▶ **Texte de la page**:
----------

L'ADQ en récession

De toute manière, l'ADQ ne survivrait pas au départ de son chef. Il est cependant vrai que les attentes à l'endroit de M. Dumont étaient plus élevées et qu'elles ont été déçues.

Climat politique au Québec

La semaine dernière, l'ADQ a été vivement apostrophée par la vice-présidente de l'Association des familles de personnes assassinées ou disparues, Michèle Labelle, qui lui a reproché de ne pas avoir tenu la commission itinérante promise en matière de crimes sexuels.

«Quand c'est bien important pour eux et leur visibilité politique, ils partent sur un trip. Mais quand le sujet n'est plus à la mode, ce n'est plus important», déplorait Mme Labelle dans une entrevue au Journal de Montréal.
Finalement, la commission promise prendra plutôt la forme d'une consultation en ligne. Depuis trois jours, la députée de Lotbinière, Sylvie Roy, soulève sur son site Internet une série de questions auxquelles les personnes intéressées sont invitées à répondre.

----------

▶ **Données fournies**:
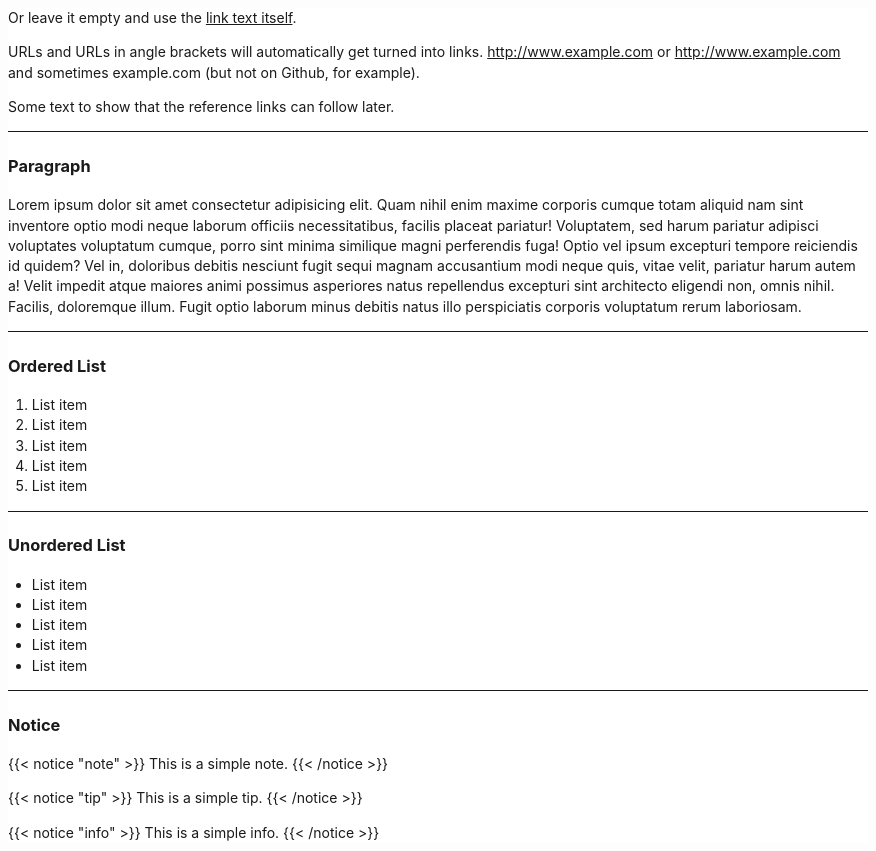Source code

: Or leave it empty and use the [link text itself].

URLs and URLs in angle brackets will automatically get turned into links. 
http://www.example.com or <http://www.example.com> and sometimes 
example.com (but not on Github, for example).

Some text to show that the reference links can follow later.

[arbitrary case-insensitive reference text]: https://www.themefisher.com
[1]: https://gethugothemes.com
[link text itself]: https://www.getjekyllthemes.com

<hr>

### Paragraph

Lorem ipsum dolor sit amet consectetur adipisicing elit. Quam nihil enim maxime corporis cumque totam aliquid nam sint inventore optio modi neque laborum officiis necessitatibus, facilis placeat pariatur! Voluptatem, sed harum pariatur adipisci voluptates voluptatum cumque, porro sint minima similique magni perferendis fuga! Optio vel ipsum excepturi tempore reiciendis id quidem? Vel in, doloribus debitis nesciunt fugit sequi magnam accusantium modi neque quis, vitae velit, pariatur harum autem a! Velit impedit atque maiores animi possimus asperiores natus repellendus excepturi sint architecto eligendi non, omnis nihil. Facilis, doloremque illum. Fugit optio laborum minus debitis natus illo perspiciatis corporis voluptatum rerum laboriosam.

<hr>

### Ordered List

1. List item
2. List item
3. List item
4. List item
5. List item

<hr>

### Unordered List

* List item
* List item
* List item
* List item
* List item

<hr>

### Notice

{{< notice "note" >}}
  This is a simple note.
{{< /notice >}}

{{< notice "tip" >}}
  This is a simple tip.
{{< /notice >}}

{{< notice "info" >}}
  This is a simple info.
{{< /notice >}}
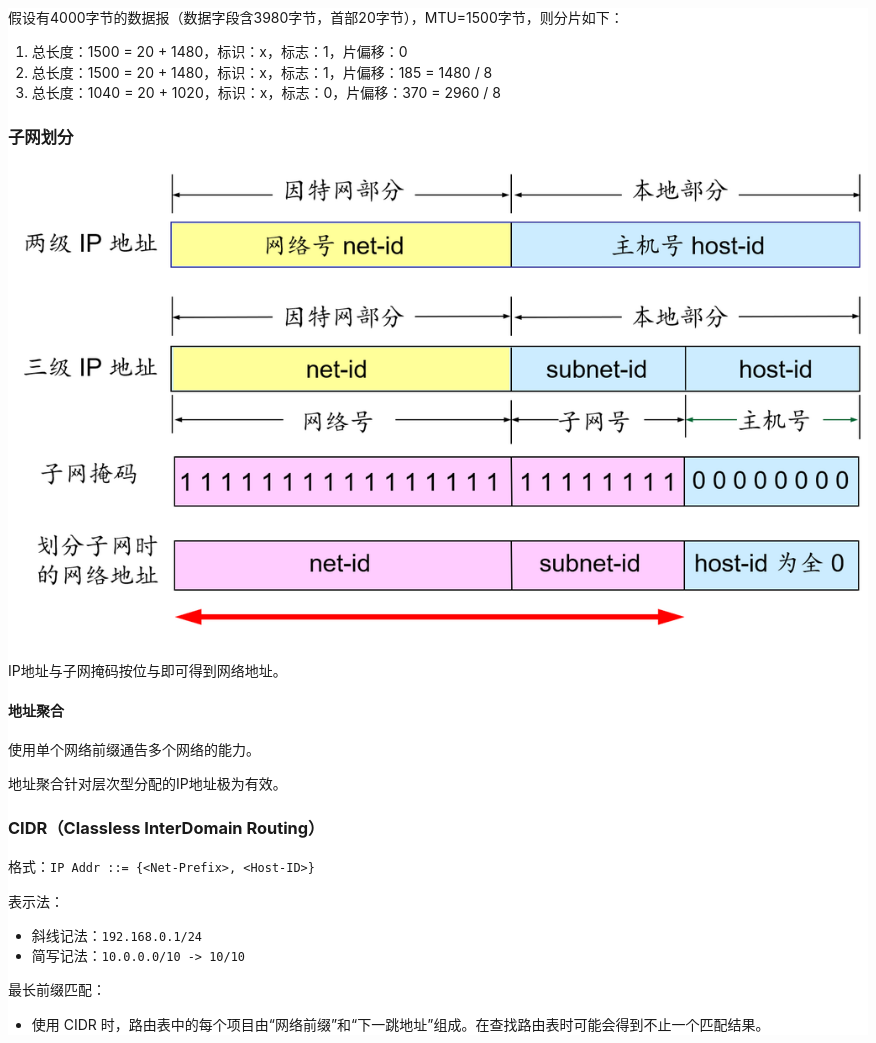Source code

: 假设有4000字节的数据报（数据字段含3980字节，首部20字节），MTU=1500字节，则分片如下：

1. 总长度：1500 = 20 + 1480，标识：x，标志：1，片偏移：0
2. 总长度：1500 = 20 + 1480，标识：x，标志：1，片偏移：185 = 1480 / 8
3. 总长度：1040 = 20 + 1020，标识：x，标志：0，片偏移：370 = 2960 / 8

### 子网划分

![](./img/nw7.png)

IP地址与子网掩码按位与即可得到网络地址。

#### 地址聚合

使用单个网络前缀通告多个网络的能力。

地址聚合针对层次型分配的IP地址极为有效。

### CIDR（Classless InterDomain Routing）

格式：`IP Addr ::= {<Net-Prefix>, <Host-ID>}`

表示法：

- 斜线记法：`192.168.0.1/24`
- 简写记法：`10.0.0.0/10 -> 10/10`

最长前缀匹配：

- 使用 CIDR 时，路由表中的每个项目由“网络前缀”和“下一跳地址”组成。在查找路由表时可能会得到不止一个匹配结果。
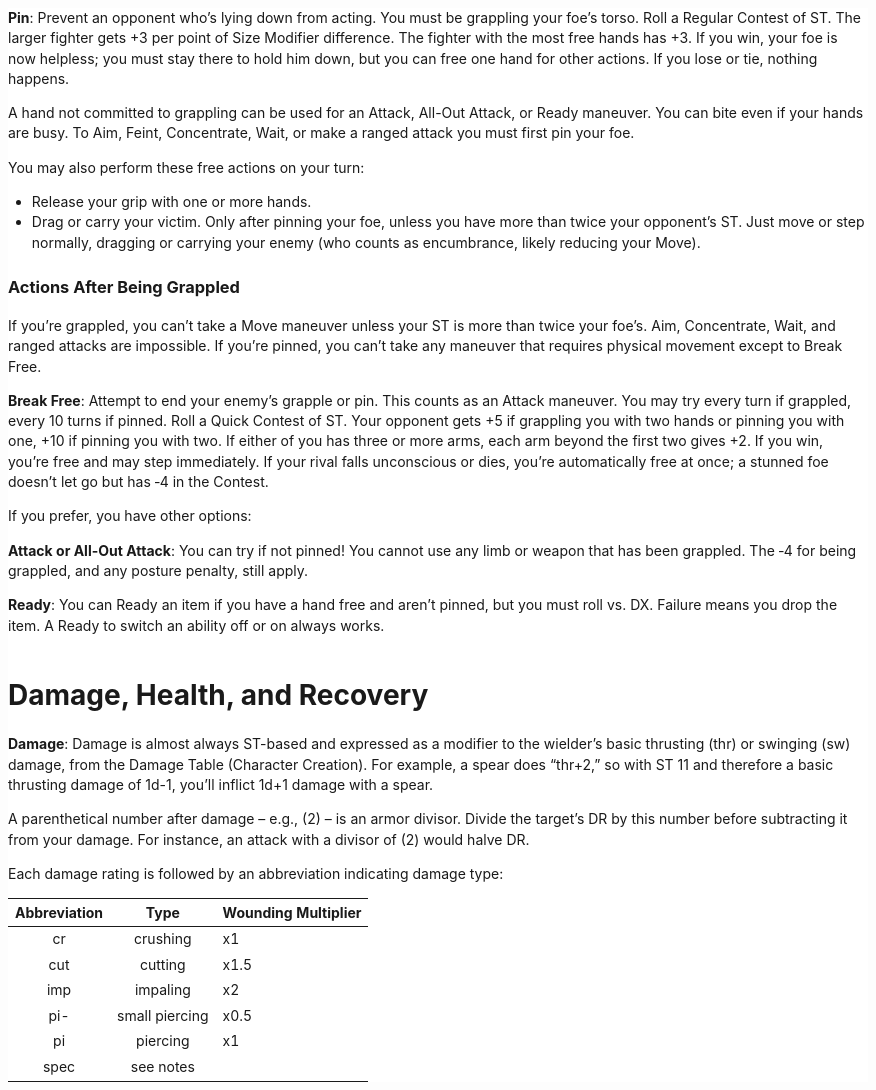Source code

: **Pin**: Prevent an opponent who’s lying down from acting. You must be grappling your foe’s torso. Roll a Regular Contest of ST. The larger fighter gets +3 per point of Size Modifier difference. The fighter with the most free hands has +3. If you win, your foe is now helpless; you must stay there to hold him down, but you can free one hand for other actions. If you lose or tie, nothing happens.

A hand not committed to grappling can be used for an Attack, All-Out Attack, or Ready maneuver. You can bite even if your hands are busy. To Aim, Feint, Concentrate, Wait, or make a ranged attack you must first pin your foe.

You may also perform these free actions on your turn:
- Release your grip with one or more hands.
- Drag or carry your victim. Only after pinning your foe, unless you have more than twice your opponent’s ST. Just move or step normally, dragging or carrying your enemy (who counts as encumbrance, likely reducing your Move).

### Actions After Being Grappled
If you’re grappled, you can’t take a Move maneuver unless your ST is more than twice your foe’s. Aim, Concentrate, Wait, and ranged attacks are impossible. If you’re pinned, you can’t take any maneuver that requires physical movement except to Break Free.

**Break Free**: Attempt to end your enemy’s grapple or pin. This counts as an Attack maneuver. You may try every turn if grappled, every 10 turns if pinned. Roll a Quick Contest of ST. Your opponent gets +5 if grappling you with two hands or pinning you with one, +10 if pinning you with two. If either of you has three or more arms, each arm beyond the first two gives +2. If you win, you’re free and may step immediately. If your rival falls unconscious or dies, you’re automatically free at once; a stunned foe doesn’t let go but has ‑4 in the Contest.

If you prefer, you have other options:

**Attack or All-Out Attack**: You can try if not pinned! You cannot use any limb or weapon that has been grappled. The ‑4 for being grappled, and any posture penalty, still apply.

**Ready**: You can Ready an item if you have a hand free and aren’t pinned, but you must roll vs. DX. Failure means you drop the item. A Ready to switch an ability off or on always works.
# Damage, Health, and Recovery
**Damage**: Damage is almost always ST-based and expressed as a modifier to the wielder’s basic thrusting (thr) or swinging (sw) damage, from the Damage Table (Character Creation). For example, a spear does “thr+2,” so with ST 11 and therefore a basic thrusting damage of 1d-1, you’ll inflict 1d+1 damage with a spear.

A parenthetical number after damage – e.g., (2) – is an armor divisor. Divide the target’s DR by this number before subtracting it from your damage. For instance, an attack with a divisor of (2) would halve DR.

Each damage rating is followed by an abbreviation indicating damage type:

| Abbreviation |      Type      | Wounding Multiplier |
|:------------:|:--------------:| ------------------- |
|      cr      |    crushing    | x1                  |
|     cut      |    cutting     | x1.5                |
|     imp      |    impaling    | x2                  |
|     pi-      | small piercing | x0.5                |
|      pi      |    piercing    | x1                  |
|     spec     |   see notes    |                     |
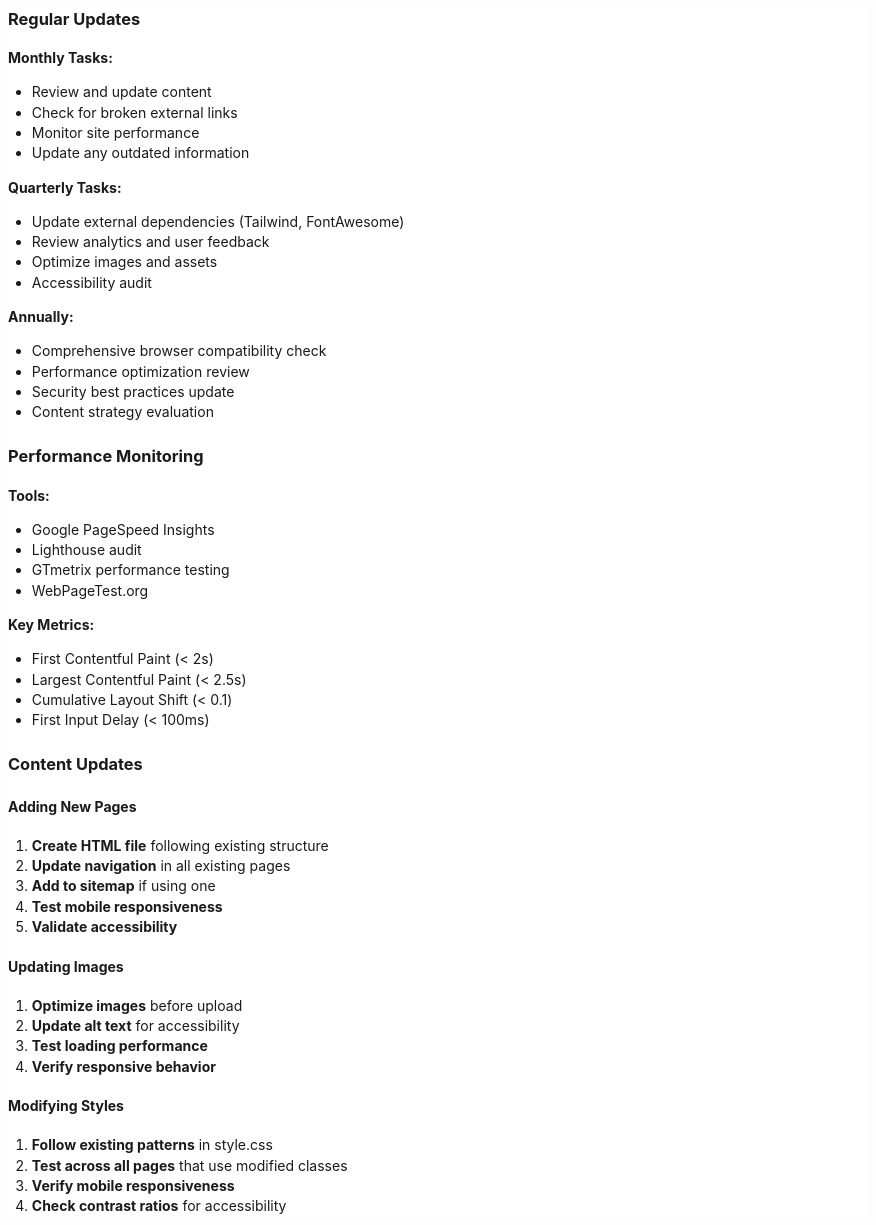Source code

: ### Regular Updates
**Monthly Tasks:**
- Review and update content
- Check for broken external links
- Monitor site performance
- Update any outdated information

**Quarterly Tasks:**
- Update external dependencies (Tailwind, FontAwesome)
- Review analytics and user feedback
- Optimize images and assets
- Accessibility audit

**Annually:**
- Comprehensive browser compatibility check
- Performance optimization review
- Security best practices update
- Content strategy evaluation

### Performance Monitoring
**Tools:**
- Google PageSpeed Insights
- Lighthouse audit
- GTmetrix performance testing
- WebPageTest.org

**Key Metrics:**
- First Contentful Paint (< 2s)
- Largest Contentful Paint (< 2.5s)
- Cumulative Layout Shift (< 0.1)
- First Input Delay (< 100ms)

### Content Updates

#### Adding New Pages
1. **Create HTML file** following existing structure
2. **Update navigation** in all existing pages
3. **Add to sitemap** if using one
4. **Test mobile responsiveness**
5. **Validate accessibility**

#### Updating Images
1. **Optimize images** before upload
2. **Update alt text** for accessibility
3. **Test loading performance**
4. **Verify responsive behavior**

#### Modifying Styles
1. **Follow existing patterns** in style.css
2. **Test across all pages** that use modified classes
3. **Verify mobile responsiveness**
4. **Check contrast ratios** for accessibility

----------

▶ **Consignes de l'exercice**:
a. Dans l'article sur l'ADQ, quelle fonction Michèle Labelle occupe-t-elle ?
b. Rédigez la suite de l'article sur l'ADQ à partir de sa dernière phrase.
Les enregistrements forment un matériau distinct du texte.

▶ **Réponses par consigne**:
a. Elle est vice-présidente de l'Association des familles de personnes assassinées ou disparues.

b.
D'entrée de jeu, elle évoque la «réalité bien sombre» du Québec, où la criminalité sexuelle a augmenté de 57 % entre 1996 et 2006, alors qu'elle a diminué de 26 % dans l'ensemble du Canada.
La délinquance sexuelle est indéniablement un grave problème, au Québec comme ailleurs, et la nouvelle réalité des cyberprédateurs est très préoccupante. On peut toutefois s'interroger sur l'utilité de cette consultation en ligne qui risque fort de se transformer en tribunal populaire.
Que doit-on faire pour «enrayer ce fléau»?, demande Mme Roy. Accroître les effectifs policiers? Créer un registre des délinquants sexuels? Imposer des peines plus sévères? Procéder à la castration chimique des récidivistes? Interdire la pornographie dans les prisons? Toutes ces réponses?
La députée profite de l'occasion pour élargir le débat aux problèmes de la surpopulation des prisons et des libérations conditionnelles. Tant qu'à y être, aussi bien faire d'une pierre deux coups, n'est-ce pas?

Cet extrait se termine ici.